Guidebook

Vegan in the time of lockdown: Part two

Part Two (or: how I learned to stop worrying and become vegetarian)

Clearly, this is not the platform to discuss my (or anyone’s) mental health circumstances as a result of the coronavirus pandemic. Suffice it to say that I found the first six weeks of lockdown to be very difficult. In an environment when complaints about self isolating were met with criticism and condemnation (usually: “Stop whinging, things aren’t as bad as they were during the war”), I struggled with the loss of my regular routine, contact with friends, and an increased responsibility (and anxiety) for my children. And in an effort to cope, my first step was to jettison my strict veganism, abandon the wilderness, and allow myself the luxury of being a vegetarian. 

And I do class it as luxury.

Being vegetarian is easy.
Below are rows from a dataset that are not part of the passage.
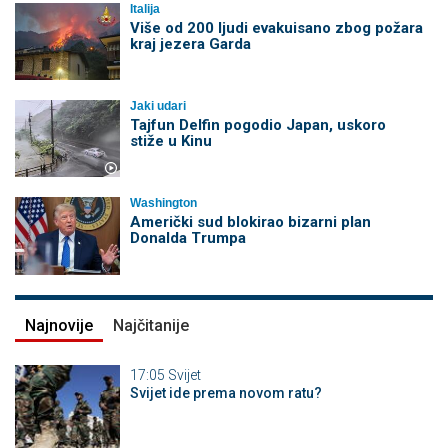
Italija
Više od 200 ljudi evakuisano zbog požara
kraj jezera Garda
Jaki udari
Tajfun Delfin pogodio Japan, uskoro
stiže u Kinu
Washington
Američki sud blokirao bizarni plan
Donalda Trumpa
Najnovije
Najčitanije
17:05
Svijet
Svijet ide prema novom ratu?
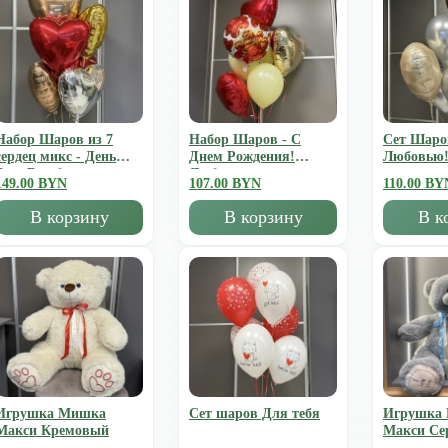
Набор Шаров из 7
Набор Шаров - С
Сет Шаро
сердец микс - День
Днем Рождения!
Любовью
Всех Влюбленных
Люблю
149.00 BYN
107.00 BYN
110.00 BY
В корзину
В корзину
В к
Игрушка Мишка
Сет шаров Для тебя
Игрушка
Mакси Кремовый
Mакси Се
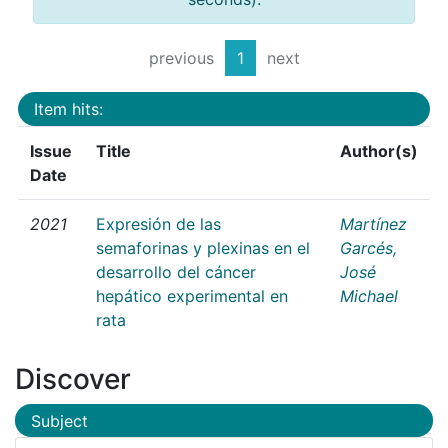
previous
1
next
Item hits:
Issue
Title
Author(s)
Date
2021
Expresión de las
Martínez
semaforinas y plexinas en el
Garcés,
desarrollo del cáncer
José
hepático experimental en
Michael
rata
Discover
Subject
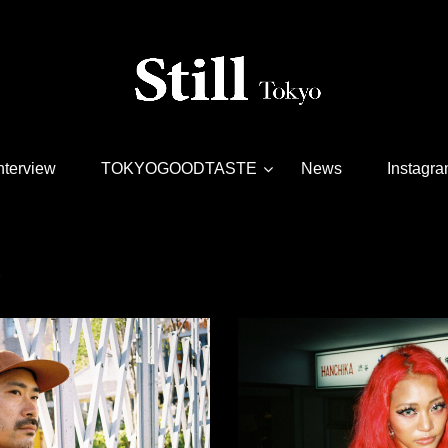
nterview
TOKYOGOODTASTE
News
Instagr
ト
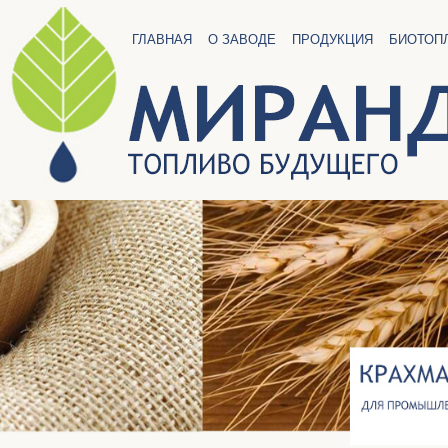
ГЛАВНАЯ
О ЗАВОДЕ
ПРОДУКЦИЯ
БИОТОП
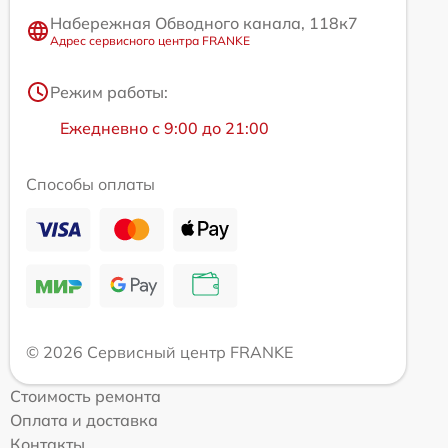
Набережная Обводного канала, 118к7
Адрес сервисного центра FRANKE
Режим работы:
Ежедневно с 9:00 до 21:00
Способы оплаты
© 2026 Сервисный центр FRANKE
Стоимость ремонта
Оплата и доставка
Контакты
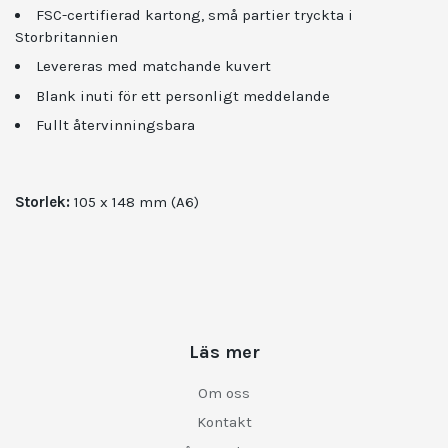
FSC-certifierad kartong, små partier tryckta i
Storbritannien
Levereras med matchande kuvert
Blank inuti för ett personligt meddelande
Fullt återvinningsbara
Storlek:
105 x 148 mm (A6)
Läs mer
Om oss
Kontakt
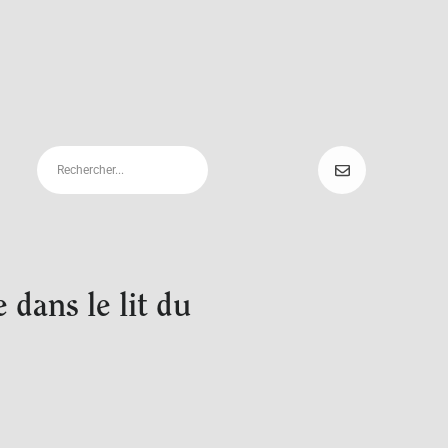
 dans le lit du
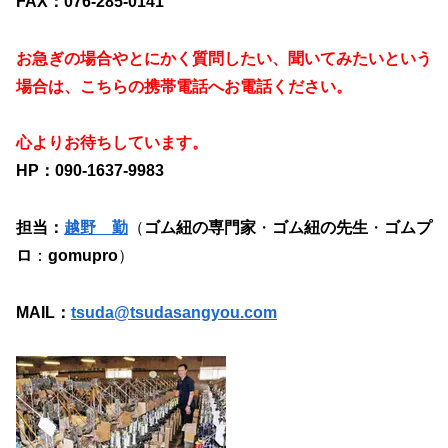
FAX：076-285-0141
お急ぎの場合やとにかく質問したい、聞いてみたいという
場合は、こちらの携帯電話へお電話ください。
心よりお待ちしています。
HP：090-1637-9983
担当：
越野 勤
（
ゴム紐の専門家
・
ゴム紐の先生
・
ゴムプ
ロ
：
gomupro
）
MAIL：
tsuda@tsudasangyou.com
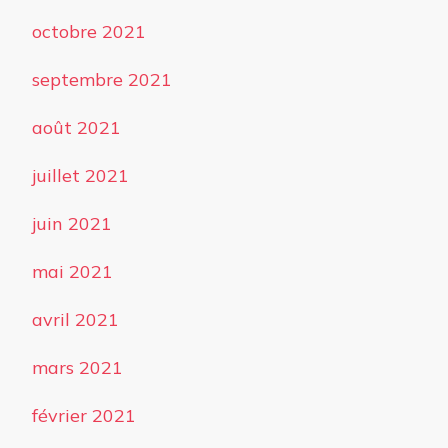
octobre 2021
septembre 2021
août 2021
juillet 2021
juin 2021
mai 2021
avril 2021
mars 2021
février 2021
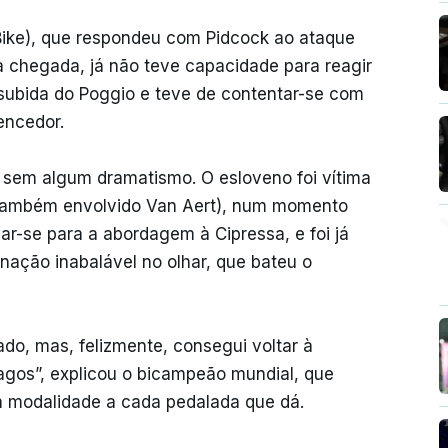
Bike), que respondeu com Pidcock ao ataque
a chegada, já não teve capacidade para reagir
 subida do Poggio e teve de contentar-se com
encedor.
o sem algum dramatismo. O esloveno foi vítima
 também envolvido Van Aert), num momento
ar-se para a abordagem à Cipressa, e foi já
ação inabalável no olhar, que bateu o
do, mas, felizmente, consegui voltar à
agos”, explicou o bicampeão mundial, que
da modalidade a cada pedalada que dá.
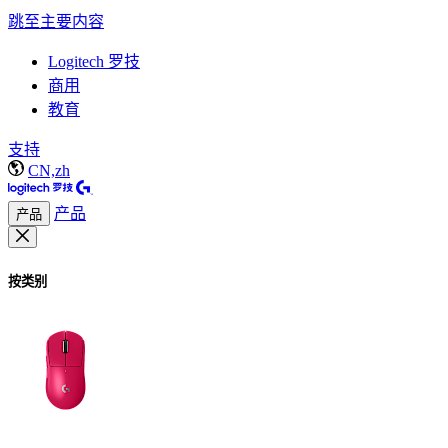
跳至主要内容
Logitech 罗技
商用
教育
支持
CN,zh
产品
产品
按类别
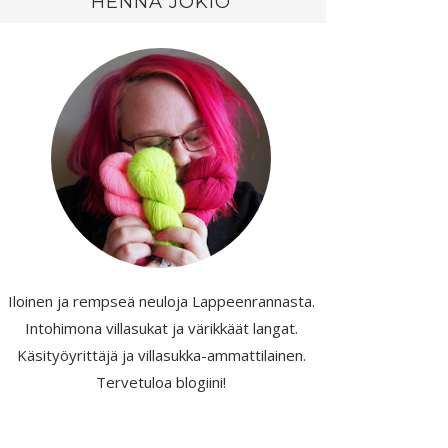
HENNA JOKIO
Iloinen ja rempseä neuloja Lappeenrannasta.
Intohimona villasukat ja värikkäät langat.
Käsityöyrittäjä ja villasukka-ammattilainen.
Tervetuloa blogiini!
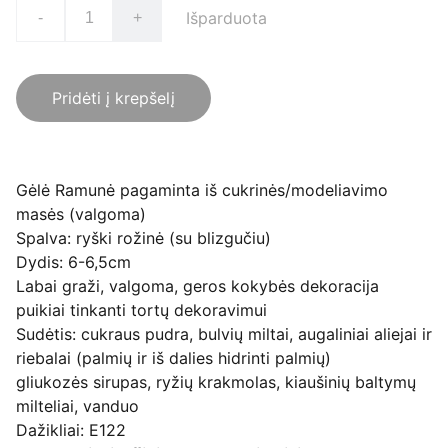
Išparduota
-
+
Pridėti į krepšelį
Gėlė Ramunė pagaminta iš cukrinės/modeliavimo
masės (valgoma)
Spalva: ryški rožinė (su blizgučiu)
Dydis: 6-6,5cm
Labai graži, valgoma, geros kokybės dekoracija
puikiai tinkanti tortų dekoravimui
Sudėtis: cukraus pudra, bulvių miltai, augaliniai aliejai ir
riebalai (palmių ir iš dalies hidrinti palmių)
gliukozės sirupas, ryžių krakmolas, kiaušinių baltymų
milteliai, vanduo
Dažikliai: E122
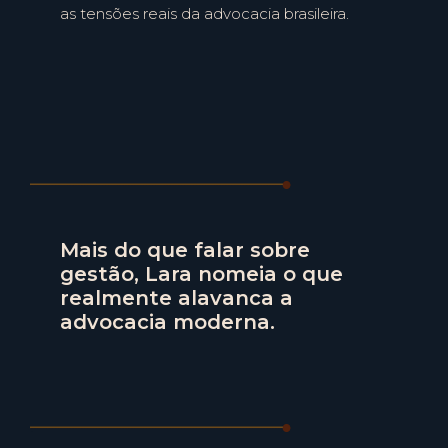
as tensões reais da advocacia brasileira.
Mais do que falar sobre
gestão, Lara nomeia o que
realmente alavanca a
advocacia moderna.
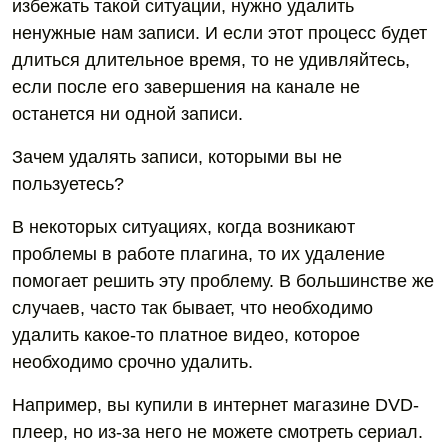
избежать такой ситуации, нужно удалить
ненужные нам записи. И если этот процесс будет
длиться длительное время, то не удивляйтесь,
если после его завершения на канале не
останется ни одной записи.
Зачем удалять записи, которыми вы не
пользуетесь?
В некоторых ситуациях, когда возникают
проблемы в работе плагина, то их удаление
помогает решить эту проблему. В большинстве же
случаев, часто так бывает, что необходимо
удалить какое-то платное видео, которое
необходимо срочно удалить.
Например, вы купили в интернет магазине DVD-
плеер, но из-за него не можете смотреть сериал.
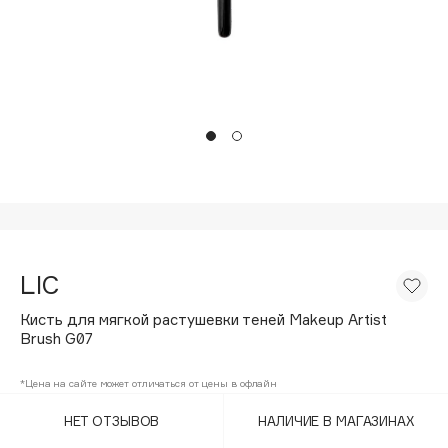
Подарки
Tom Ford
HFC
Для дома
Angiopharm
Техника
KIKO Milano
Estée Lauder
Clarins
0 - 9
100BON
LIC
22|11
Кисть для мягкой растушевки теней Makeup Artist
Brush G07
A
*Цена на сайте может отличаться от цены в офлайн
Acqua di Parma
НЕТ ОТЗЫВОВ
НАЛИЧИЕ В МАГАЗИНАХ
Acque di Italia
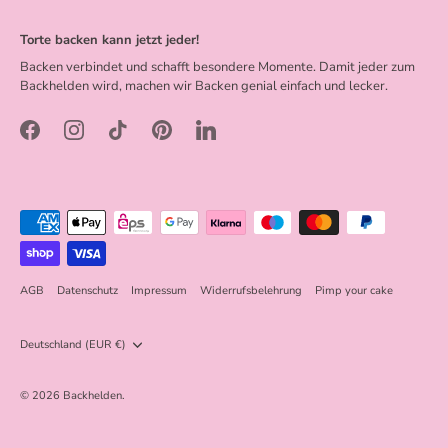
Torte backen kann jetzt jeder!
Backen verbindet und schafft besondere Momente. Damit jeder zum
Backhelden wird, machen wir Backen genial einfach und lecker.
AGB
Datenschutz
Impressum
Widerrufsbelehrung
Pimp your cake
Währung
Deutschland (EUR €)
© 2026
Backhelden
.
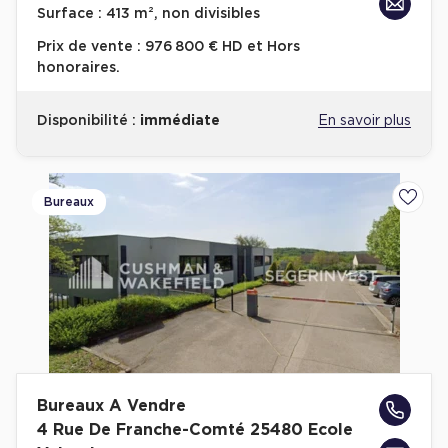
Surface :
413 m², non divisibles
Prix de vente :
976 800 € HD et Hors
honoraires.
Disponibilité :
immédiate
En savoir plus
Bureaux
Ajoute
Bureaux A Vendre
4 Rue De Franche-Comté 25480 Ecole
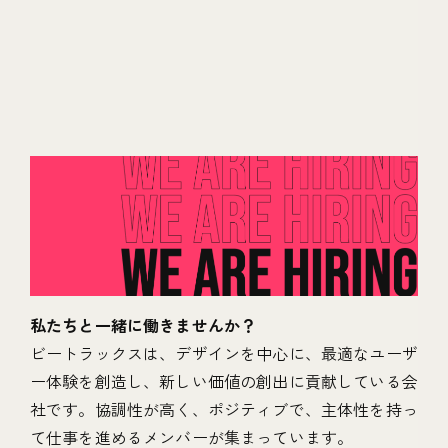
私たちと一緒に働きませんか？
ビートラックスは、デザインを中心に、最適なユーザ
ー体験を創造し、新しい価値の創出に貢献している会
社です。協調性が高く、ポジティブで、主体性を持っ
て仕事を進めるメンバーが集まっています。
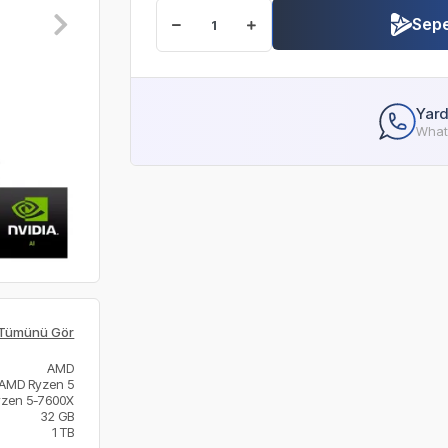
Sepe
Yard
Whats
Tümünü Gör
AMD
AMD Ryzen 5
yzen 5-7600X
32 GB
1 TB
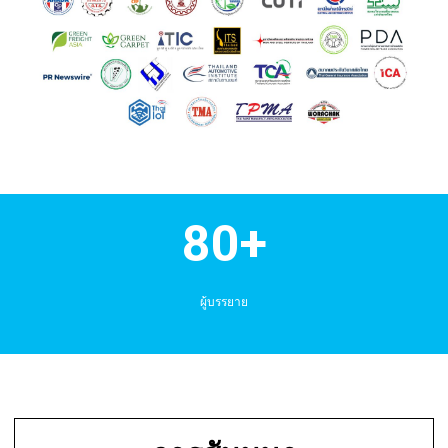
80+
ผู้บรรยาย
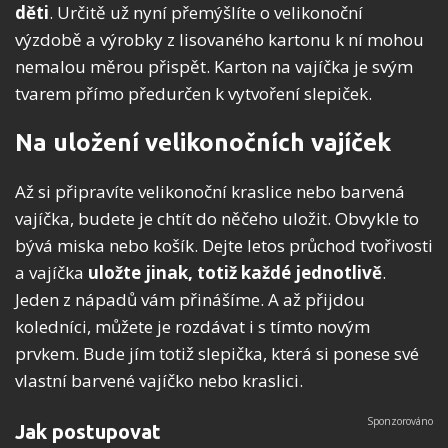
děti
. Určitě už nyní přemýšlíte o velikonoční
výzdobě a výrobky z lisovaného kartonu k ní mohou
nemalou měrou přispět. Karton na vajíčka je svým
tvarem přímo předurčen k vytvoření slepiček.
Na uložení velikonočních vajíček
Až si připravíte velikonoční kraslice nebo barvená
vajíčka, budete je chtít do něčeho uložit. Obvykle to
bývá miska nebo košík. Dejte letos průchod tvořivosti
a vajíčka
uložte jinak, totiž každé jednotlivě
.
Jeden z nápadů vám přinášíme. A až přijdou
koledníci, můžete je rozdávat i s tímto novým
prvkem. Bude jím totiž slepička, která si ponese své
vlastní barvené vajíčko nebo kraslici.
Jak postupovat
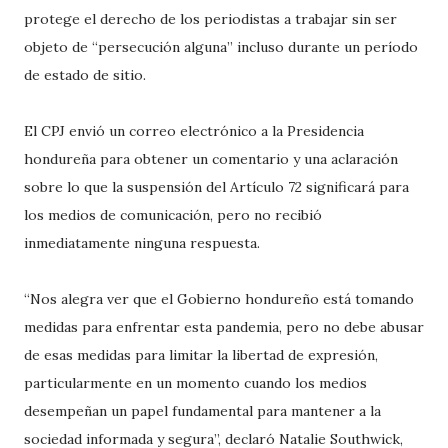
protege el derecho de los periodistas a trabajar sin ser
objeto de “persecución alguna” incluso durante un período
de estado de sitio.
El CPJ envió un correo electrónico a la Presidencia
hondureña para obtener un comentario y una aclaración
sobre lo que la suspensión del Artículo 72 significará para
los medios de comunicación, pero no recibió
inmediatamente ninguna respuesta.
“Nos alegra ver que el Gobierno hondureño está tomando
medidas para enfrentar esta pandemia, pero no debe abusar
de esas medidas para limitar la libertad de expresión,
particularmente en un momento cuando los medios
desempeñan un papel fundamental para mantener a la
sociedad informada y segura”, declaró Natalie Southwick,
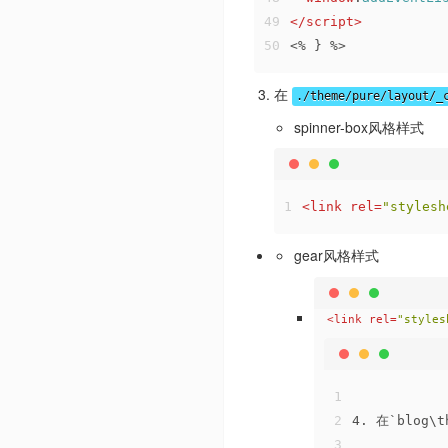
49
</
script
>
50
<% } %>
在
./theme/pure/layout/_
spinner-box风格样式
1
<
link
rel
=
"stylesh
gear风格样式
<
link
rel
=
"styles
1
2
4. 在`blog\
3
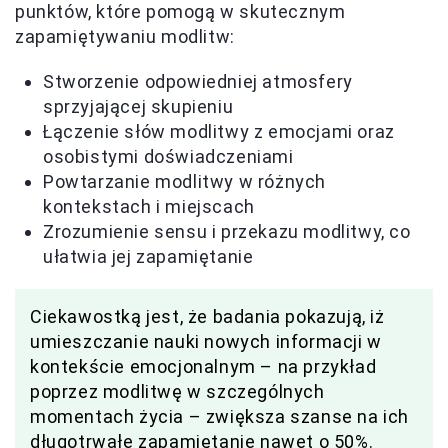
punktów, które pomogą w skutecznym
zapamiętywaniu modlitw:
Stworzenie odpowiedniej atmosfery
sprzyjającej skupieniu
Łączenie słów modlitwy z emocjami oraz
osobistymi doświadczeniami
Powtarzanie modlitwy w różnych
kontekstach i miejscach
Zrozumienie sensu i przekazu modlitwy, co
ułatwia jej zapamiętanie
Ciekawostką jest, że badania pokazują, iż
umieszczanie nauki nowych informacji w
kontekście emocjonalnym – na przykład
poprzez modlitwę w szczególnych
momentach życia – zwiększa szanse na ich
długotrwałe zapamiętanie nawet o 50%.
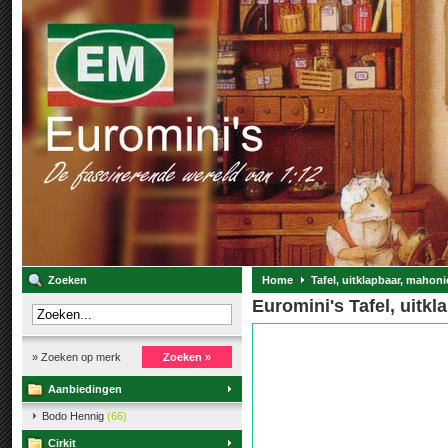
Zoeken
Home
Tafel, uitklapbaar, mahoni
Euromini's Tafel, uitk
» Zoeken op merk
Zoeken »
Aanbiedingen
Bodo Hennig
(66)
Cirkit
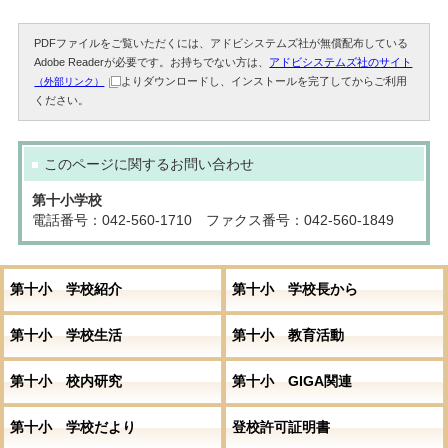
PDFファイルをご覧いただくには、アドビシステムズ社が無償配布している
Adobe Readerが必要です。お持ちでない方は、
アドビシステムズ社のサイト
よりダウンロードし、インストールを完了してからご利用
（外部リンク）
ください。
このページに関する
お問い合わせ
第十小学校
電話番号：042-560-1710 ファクス番号：042-560-1849
第十小 学校紹介
第十小 学校長から
第十小 学校生活
第十小 教育活動
第十小 校内研究
第十小 GIGA関連
第十小 学校だより
登校許可証明書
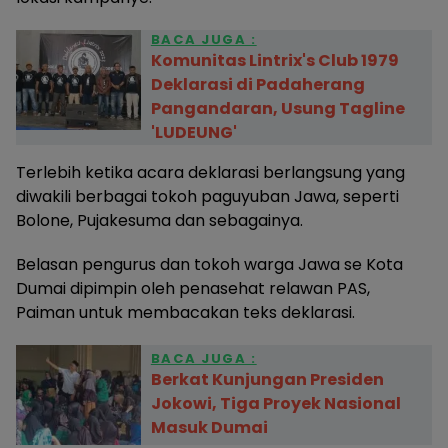
BACA JUGA :
Komunitas Lintrix's Club 1979
Deklarasi di Padaherang
Pangandaran, Usung Tagline
'LUDEUNG'
Terlebih ketika acara deklarasi berlangsung yang
diwakili berbagai tokoh paguyuban Jawa, seperti
Bolone, Pujakesuma dan sebagainya.
Belasan pengurus dan tokoh warga Jawa se Kota
Dumai dipimpin oleh penasehat relawan PAS,
Paiman untuk membacakan teks deklarasi.
BACA JUGA :
Berkat Kunjungan Presiden
Jokowi, Tiga Proyek Nasional
Masuk Dumai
Maybe a contentious viewpoint, but that’s my take on it, having been both carnivorous and plant-based as comparisons. The emotional ‘crutch’ of cakes, ice cream, and chocolate (with the plethora of previously disallowed biscuits this brings) made my new normal a whole lot easier to bear. It also meant I gained a stone in weight, and lost all pretence of fitness. 

Eventually. I righted the ship, and I found a new routine and a new sense of purpose that allowed me to adjust to lockdown. I also accepted that life was unlikely to return to anything like it was ‘before’. 

The big looming question was: in light of the new normal, and all the changes to my usual life routines, did I have the will and courage to return to the wilderness?